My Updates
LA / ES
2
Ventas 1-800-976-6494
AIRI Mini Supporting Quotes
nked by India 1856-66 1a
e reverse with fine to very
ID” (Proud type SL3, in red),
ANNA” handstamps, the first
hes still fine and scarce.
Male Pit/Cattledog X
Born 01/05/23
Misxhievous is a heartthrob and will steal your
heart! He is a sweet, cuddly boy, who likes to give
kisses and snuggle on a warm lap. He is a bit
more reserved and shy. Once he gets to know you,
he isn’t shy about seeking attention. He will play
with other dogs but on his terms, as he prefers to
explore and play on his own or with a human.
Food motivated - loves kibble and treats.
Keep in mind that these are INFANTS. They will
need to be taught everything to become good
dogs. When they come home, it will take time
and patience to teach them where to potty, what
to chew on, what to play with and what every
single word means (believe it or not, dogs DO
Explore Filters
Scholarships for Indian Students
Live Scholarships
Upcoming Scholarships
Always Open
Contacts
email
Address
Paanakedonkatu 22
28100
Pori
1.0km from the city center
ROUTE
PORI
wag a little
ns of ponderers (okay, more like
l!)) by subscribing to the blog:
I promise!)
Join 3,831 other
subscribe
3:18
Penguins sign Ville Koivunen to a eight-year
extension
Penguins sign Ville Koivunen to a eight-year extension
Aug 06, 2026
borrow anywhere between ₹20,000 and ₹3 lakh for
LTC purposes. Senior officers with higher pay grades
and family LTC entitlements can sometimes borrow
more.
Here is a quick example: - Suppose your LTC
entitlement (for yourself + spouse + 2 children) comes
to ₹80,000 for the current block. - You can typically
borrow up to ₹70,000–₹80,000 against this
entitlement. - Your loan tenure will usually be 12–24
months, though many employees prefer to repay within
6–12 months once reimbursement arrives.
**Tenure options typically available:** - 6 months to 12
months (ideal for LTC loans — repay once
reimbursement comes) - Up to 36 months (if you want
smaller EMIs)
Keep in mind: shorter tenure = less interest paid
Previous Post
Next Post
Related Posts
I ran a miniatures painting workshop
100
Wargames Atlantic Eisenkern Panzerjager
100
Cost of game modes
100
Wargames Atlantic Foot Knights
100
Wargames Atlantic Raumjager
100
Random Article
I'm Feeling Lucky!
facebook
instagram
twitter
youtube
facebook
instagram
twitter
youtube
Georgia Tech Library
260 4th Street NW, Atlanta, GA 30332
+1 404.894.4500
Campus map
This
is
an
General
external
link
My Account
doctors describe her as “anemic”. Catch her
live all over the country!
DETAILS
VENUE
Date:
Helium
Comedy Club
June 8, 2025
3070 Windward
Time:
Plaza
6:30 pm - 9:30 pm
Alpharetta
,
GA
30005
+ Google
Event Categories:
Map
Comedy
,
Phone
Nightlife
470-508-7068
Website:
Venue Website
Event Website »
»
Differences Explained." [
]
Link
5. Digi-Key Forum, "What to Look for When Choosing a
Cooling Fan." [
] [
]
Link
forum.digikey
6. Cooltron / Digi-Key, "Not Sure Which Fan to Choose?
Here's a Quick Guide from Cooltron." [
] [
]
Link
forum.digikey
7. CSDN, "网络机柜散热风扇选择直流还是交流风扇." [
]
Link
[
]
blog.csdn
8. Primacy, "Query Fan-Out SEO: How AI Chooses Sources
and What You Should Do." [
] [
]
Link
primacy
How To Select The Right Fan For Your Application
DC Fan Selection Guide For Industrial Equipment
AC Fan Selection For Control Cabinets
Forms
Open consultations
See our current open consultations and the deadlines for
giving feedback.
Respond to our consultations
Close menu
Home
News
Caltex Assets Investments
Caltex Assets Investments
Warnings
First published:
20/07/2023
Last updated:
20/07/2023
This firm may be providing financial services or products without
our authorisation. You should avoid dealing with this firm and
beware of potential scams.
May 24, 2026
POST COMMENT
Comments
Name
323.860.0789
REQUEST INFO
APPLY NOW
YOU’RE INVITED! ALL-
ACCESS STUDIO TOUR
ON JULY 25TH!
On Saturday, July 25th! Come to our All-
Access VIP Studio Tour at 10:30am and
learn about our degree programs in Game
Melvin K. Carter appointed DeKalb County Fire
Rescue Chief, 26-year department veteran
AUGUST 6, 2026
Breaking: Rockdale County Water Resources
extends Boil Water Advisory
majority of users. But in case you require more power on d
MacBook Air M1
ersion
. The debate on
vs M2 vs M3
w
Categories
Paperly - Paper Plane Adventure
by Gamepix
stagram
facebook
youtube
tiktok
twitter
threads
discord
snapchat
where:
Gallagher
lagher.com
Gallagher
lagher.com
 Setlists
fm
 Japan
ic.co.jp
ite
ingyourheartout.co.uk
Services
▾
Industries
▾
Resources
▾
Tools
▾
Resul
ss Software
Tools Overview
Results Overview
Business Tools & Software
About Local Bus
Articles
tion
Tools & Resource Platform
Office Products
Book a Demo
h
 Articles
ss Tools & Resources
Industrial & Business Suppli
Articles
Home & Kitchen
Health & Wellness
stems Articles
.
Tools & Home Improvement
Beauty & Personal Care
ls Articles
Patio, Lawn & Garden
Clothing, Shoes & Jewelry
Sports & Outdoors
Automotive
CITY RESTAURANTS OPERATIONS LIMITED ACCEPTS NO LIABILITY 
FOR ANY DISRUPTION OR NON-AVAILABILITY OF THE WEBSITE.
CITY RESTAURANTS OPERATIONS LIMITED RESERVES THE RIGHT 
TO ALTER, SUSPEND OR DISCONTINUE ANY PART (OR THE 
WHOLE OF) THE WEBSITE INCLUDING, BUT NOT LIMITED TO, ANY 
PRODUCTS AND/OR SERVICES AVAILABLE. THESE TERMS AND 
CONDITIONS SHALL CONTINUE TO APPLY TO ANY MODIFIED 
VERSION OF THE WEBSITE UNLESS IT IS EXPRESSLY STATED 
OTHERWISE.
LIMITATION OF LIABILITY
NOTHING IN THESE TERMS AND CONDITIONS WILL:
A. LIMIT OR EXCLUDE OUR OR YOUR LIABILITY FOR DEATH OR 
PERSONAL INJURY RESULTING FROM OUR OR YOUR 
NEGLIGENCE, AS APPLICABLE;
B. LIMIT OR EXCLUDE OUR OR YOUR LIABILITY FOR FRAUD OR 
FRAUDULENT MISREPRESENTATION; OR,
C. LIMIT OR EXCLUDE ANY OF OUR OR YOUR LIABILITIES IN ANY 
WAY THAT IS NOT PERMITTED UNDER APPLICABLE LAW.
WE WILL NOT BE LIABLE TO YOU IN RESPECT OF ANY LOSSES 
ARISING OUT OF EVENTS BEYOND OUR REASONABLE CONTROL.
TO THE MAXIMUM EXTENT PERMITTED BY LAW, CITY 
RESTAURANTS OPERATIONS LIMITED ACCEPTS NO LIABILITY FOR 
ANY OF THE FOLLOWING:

....

WHAT TO DO>
Each line of the listing above should be output exactly.

SOLUTION FOR THIS EXERCISE>
My Updates
LA / ES
2
Ventas 1-800-976-6494
AIRI Mini Supporting Quotes
nked by India 1856-66 1a
e reverse with fine to very
ID” (Proud type SL3, in red),
ANNA” handstamps, the first
hes still fine and scarce.
Male Pit/Cattledog X
Born 01/05/23
Misxhievous is a heartthrob and will steal your
heart! He is a sweet, cuddly boy, who likes to give
kisses and snuggle on a warm lap. He is a bit
more reserved and shy. Once he gets to know you,
he isn’t shy about seeking attention. He will play
with other dogs but on his terms, as he prefers to
explore and play on his own or with a human.
Food motivated - loves kibble and treats.
Keep in mind that these are INFANTS. They will
need to be taught everything to become good
dogs. When they come home, it will take time
and patience to teach them where to potty, what
to chew on, what to play with and what every
single word means (believe it or not, dogs DO
Explore Filters
Scholarships for Indian Students
Live Scholarships
Upcoming Scholarships
Always Open
Contacts
email
Address
Paanakedonkatu 22
28100
Pori
1.0km from the city center
ROUTE
PORI
wag a little
ns of ponderers (okay, more like
l!)) by subscribing to the blog:
I promise!)
Join 3,831 other
subscribe
3:18
Penguins sign Ville Koivunen to a eight-year
extension
Penguins sign Ville Koivunen to a eight-year extension
Aug 06, 2026
borrow anywhere between ₹20,000 and ₹3 lakh for
LTC purposes. Senior officers with higher pay grades
and family LTC entitlements can sometimes borrow
more.
Here is a quick example: - Suppose your LTC
entitlement (for yourself + spouse + 2 children) comes
to ₹80,000 for the current block. - You can typically
borrow up to ₹70,000–₹80,000 against this
entitlement. - Your loan tenure will usually be 12–24
months, though many employees prefer to repay within
6–12 months once reimbursement arrives.
**Tenure options typically available:** - 6 months to 12
months (ideal for LTC loans — repay once
reimbursement comes) - Up to 36 months (if you want
smaller EMIs)
Keep in mind: shorter tenure = less interest paid
Previous Post
Next Post
Related Posts
I ran a miniatures painting workshop
100
Wargames Atlantic Eisenkern Panzerjager
100
Cost of game modes
100
Wargames Atlantic Foot Knights
100
Wargames Atlantic Raumjager
100
Random Article
I'm Feeling Lucky!
facebook
instagram
twitter
youtube
facebook
instagram
twitter
youtube
Georgia Tech Library
260 4th Street NW, Atlanta, GA 30332
+1 404.894.4500
Campus map
This
is
an
General
external
link
My Account
doctors describe her as “anemic”. Catch her
live all over the country!
DETAILS
VENUE
Date:
Helium
Comedy Club
June 8, 2025
3070 Windward
Time:
Plaza
6:30 pm - 9:30 pm
Alpharetta
,
GA
30005
+ Google
Event Categories:
Map
Comedy
,
Phone
Nightlife
470-508-7068
Website:
Venue Website
Event Website »
»
Differences Explained." [
]
Link
5. Digi-Key Forum, "What to Look for When Choosing a
Cooling Fan." [
] [
]
Link
forum.digikey
6. Cooltron / Digi-Key, "Not Sure Which Fan to Choose?
Here's a Quick Guide from Cooltron." [
] [
]
Link
forum.digikey
7. CSDN, "网络机柜散热风扇选择直流还是交流风扇." [
]
Link
[
]
blog.csdn
8. Primacy, "Query Fan-Out SEO: How AI Chooses Sources
and What You Should Do." [
] [
]
Link
primacy
How To Select The Right Fan For Your Application
DC Fan Selection Guide For Industrial Equipment
AC Fan Selection For Control Cabinets
Forms
Open consultations
See our current open consultations and the deadlines for
giving feedback.
Respond to our consultations
Close menu
Home
News
Caltex Assets Investments
Caltex Assets Investments
Warnings
First published:
20/07/2023
Last updated:
20/07/2023
This firm may be providing financial services or products without
our authorisation. You should avoid dealing with this firm and
beware of potential scams.
May 24, 2026
POST COMMENT
Comments
Name
323.860.0789
REQUEST INFO
APPLY NOW
YOU’RE INVITED! ALL-
ACCESS STUDIO TOUR
ON JULY 25TH!
On Saturday, July 25th! Come to our All-
Access VIP Studio Tour at 10:30am and
learn about our degree programs in Game
Melvin K. Carter appointed DeKalb County Fire
Rescue Chief, 26-year department veteran
AUGUST 6, 2026
Breaking: Rockdale County Water Resources
extends Boil Water Advisory
majority of users. But in case you require more power on d
MacBook Air M1
ersion
. The debate on
vs M2 vs M3
w
Categories
Paperly - Paper Plane Adventure
by Gamepix
stagram
facebook
youtube
tiktok
twitter
threads
discord
snapchat
where:
Gallagher
lagher.com
Gallagher
lagher.com
 Setlists
fm
 Japan
ic.co.jp
ite
ingyourheartout.co.uk
Services
▾
Industries
▾
Resources
▾
Tools
▾
Resul
ss Software
Tools Overview
Results Overview
Business Tools & Software
About Local Bus
Articles
tion
Tools & Resource Platform
Office Products
Book a Demo
h
 Articles
ss Tools & Resources
Industrial & Business Suppli
Articles
Home & Kitchen
Health & Wellness
stems Articles
.
Tools & Home Improvement
Beauty & Personal Care
ls Articles
Patio, Lawn & Garden
Clothing, Shoes & Jewelry
Sports & Outdoors
Automotive
CITY RESTAURANTS OPERATIONS LIMITED ACCEPTS NO LIABILITY 
FOR ANY DISRUPTION OR NON-AVAILABILITY OF THE WEBSITE.
CITY RESTAURANTS OPERATIONS LIMITED RESERVES THE RIGHT 
TO ALTER, SUSPEND OR DISCONTINUE ANY PART (OR THE 
WHOLE OF) THE WEBSITE INCLUDING, BUT NOT LIMITED TO, ANY 
PRODUCTS AND/OR SERVICES AVAILABLE. THESE TERMS AND 
CONDITIONS SHALL CONTINUE TO APPLY TO ANY MODIFIED 
VERSION OF THE WEBSITE UNLESS IT IS EXPRESSLY STATED 
OTHERWISE.
LIMITATION OF LIABILITY
NOTHING IN THESE TERMS AND CONDITIONS WILL:
A. LIMIT OR EXCLUDE OUR OR YOUR LIABILITY FOR DEATH OR 
PERSONAL INJURY RESULTING FROM OUR OR YOUR 
NEGLIGENCE, AS APPLICABLE;
B. LIMIT OR EXCLUDE OUR OR YOUR LIABILITY FOR FRAUD OR 
FRAUDULENT MISREPRESENTATION; OR,
C. LIMIT OR EXCLUDE ANY OF OUR OR YOUR LIABILITIES IN ANY 
WAY THAT IS NOT PERMITTED UNDER APPLICABLE LAW.
WE WILL NOT BE LIABLE TO YOU IN RESPECT OF ANY LOSSES 
ARISING OUT OF EVENTS BEYOND OUR REASONABLE CONTROL.
TO THE MAXIMUM EXTENT PERMITTED BY LAW, CITY 
RESTAURANTS OPERATIONS LIMITED ACCEPTS NO LIABILITY FOR 
ANY OF THE FOLLOWING:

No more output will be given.